Se dice que las etapas más difíciles para una embarazada son el primer trimestre, por síntomas molestos como nauseas, vómitos y cansancio constante, y el tercero. Es que al final de la gestación el tamaño de la panza presenta otros inconvenientes para la futura mamá, entre ellos, la dificultad para mantener un sueño constante y regular.

¿Por qué cuesta dormir en el embarazo?

Algunas de las causas son:

  • Como ya mencionamos, el tamaño de la panza, que genera constantes cambios de posiciones hasta encontrar aquella en la que tanto el bebe como la mamá se encuentren cómodos.
  • El diafragma también se ve comprimido dificultando la respiración, sobre todo cuando la futura mamá se coloca boca arriba.
  • La licencia por maternidad y la falta de compromisos con horario hace que la futura mamá desorganice sus hábitos acostándose tarde y levantándose a cualquier hora.
  • Las ganas constantes de orinar producen interrupciones durante la noche que luego son difíciles de superar.
  • La mayor actividad cerebral genera que, mujeres que no solían soñar, ahora tengan sueños vívidos casi a diario. También puede producir insomnio.
  • En épocas de calor, la embarazada sufre más estas altas temperaturas, sobre todo al estar dentro de la cama.
  • La inminencia del parto produce mayor ansiedad y concentración a la aparición de síntomas. ¿Debo empezar a contar las contracciones? ¿Habré roto la bolsa? Etc.

Cómo conciliar un sueño reparador

  • Evite haber estado todo el día en la cama. A menos que se deba a una indicación del médico, trate de mantenerse activa durante el día con las cosas del hogar, las compras, saliendo a caminar, a pasear con amigas, etc.
  • Intente conocerse a usted misma.
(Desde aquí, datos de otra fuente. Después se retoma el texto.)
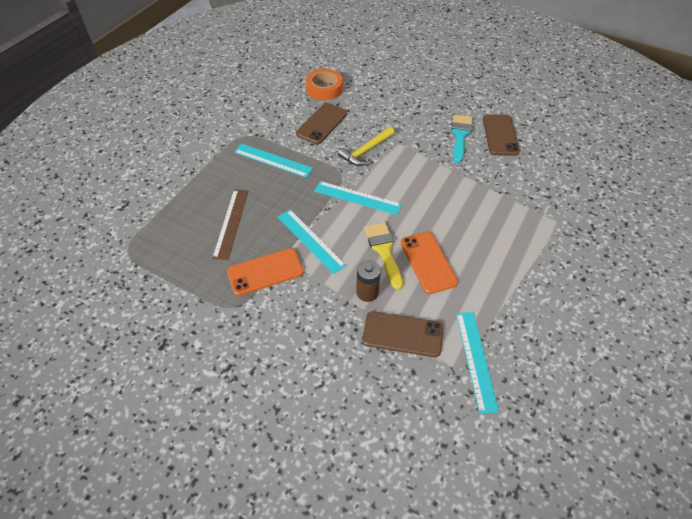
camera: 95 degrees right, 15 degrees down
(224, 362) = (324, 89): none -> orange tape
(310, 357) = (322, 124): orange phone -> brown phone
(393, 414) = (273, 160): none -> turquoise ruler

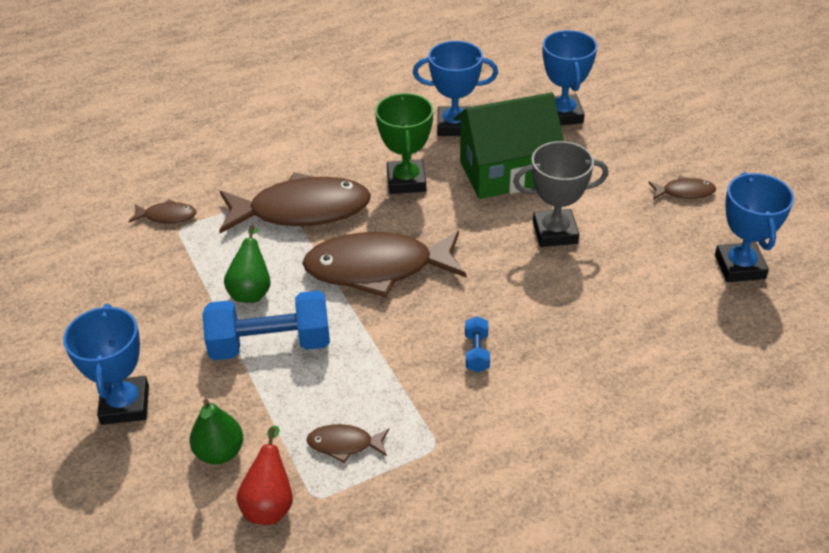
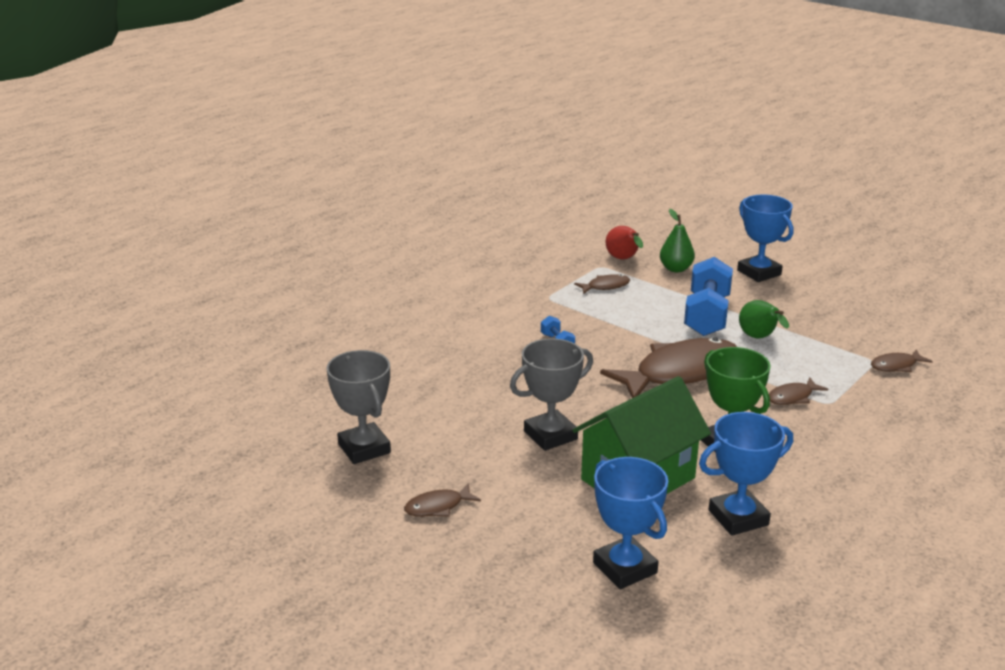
camera: 155 degrees right, 15 degrees down
(270, 344) = (707, 315): blue dumbbell -> blue dumbbell turned 45 degrees counterclockwise
(302, 210) = (792, 397): brown fish -> brown fish, size x0.44
(739, 267) = (364, 448): blue trophy -> grey trophy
Algunas mujeres deben cenar abundante porque de lo contrario no pueden dormir, mientras que otras deben hacerlo ligero. Lo mejor es un término medio, y por lo menos una hora y media a dos horas antes de acostarse.
  • Si sufre de calor, busque alternativas. El aire acondicionado o el ventilador, dormir con la ventana abierta o darse una ducha fresca pueden ayudar.
  • Vaya al baño justo antes de dormirse aunque no sienta ganas.
  • Evite tomar demasiado líquido durante la noche.
  • Restrinja al mínimo el café, el mate y las gaseosas.
  • Elija las posiciones de costado antes que las de boca arriba o abajo. Para ello, rodéese se almohadas y vaya colocándolas donde las necesite.

Otras alternativas para dormir mejor

  • Pruebe tomar una taza de leche caliente con miel. Si bien estimulará durante algunos minutos al bebé por la presencia de glucosa, a la larga relajará tanto a la mama como al bebe.
  • Un baño de inmersión con agua tibia durante veinte minutos producirá un descenso en el tono muscular mejorando el sueño. Pruebe agregar alguna esencia al agua para aprovechar los efectos de la aromaterapia.
  • Tome una infusión antes de dormir como tilo o valeriana, pero siempre con la autorización de su obstetra.
  • Practique algún método de relajación antes de dormir. Por ejemplo, respiraciones profundas, contraer y luego relajar cada parte del cuerpo o meditar en la cama.
  • Si ya se despertó y entró en una etapa de insomnio, levántese de la cama y realice algo relativamente aburrido. El sueño no tardará en llegar.
  • Intente ser regular con sus hábitos de sueño y descanso. Acuéstese siempre a la misma hora y levántese relativamente temprano. Si lo necesita, después puede sumar una siesta.
  • Realice algunas elongaciones o yoga durante el día.
La capacidad de dormir se ve influenciada por el carácter de cada mamá, algunas son naturalmente mas ansiosas que otras. Sin embargo, son muy pocas las que pueden decir que duermen como bebes en esta etapa del embarazo. Ocuparse de seguir algunos de estos consejos pueden ayudarla a sobrellevar su insomnio y descansar mejor.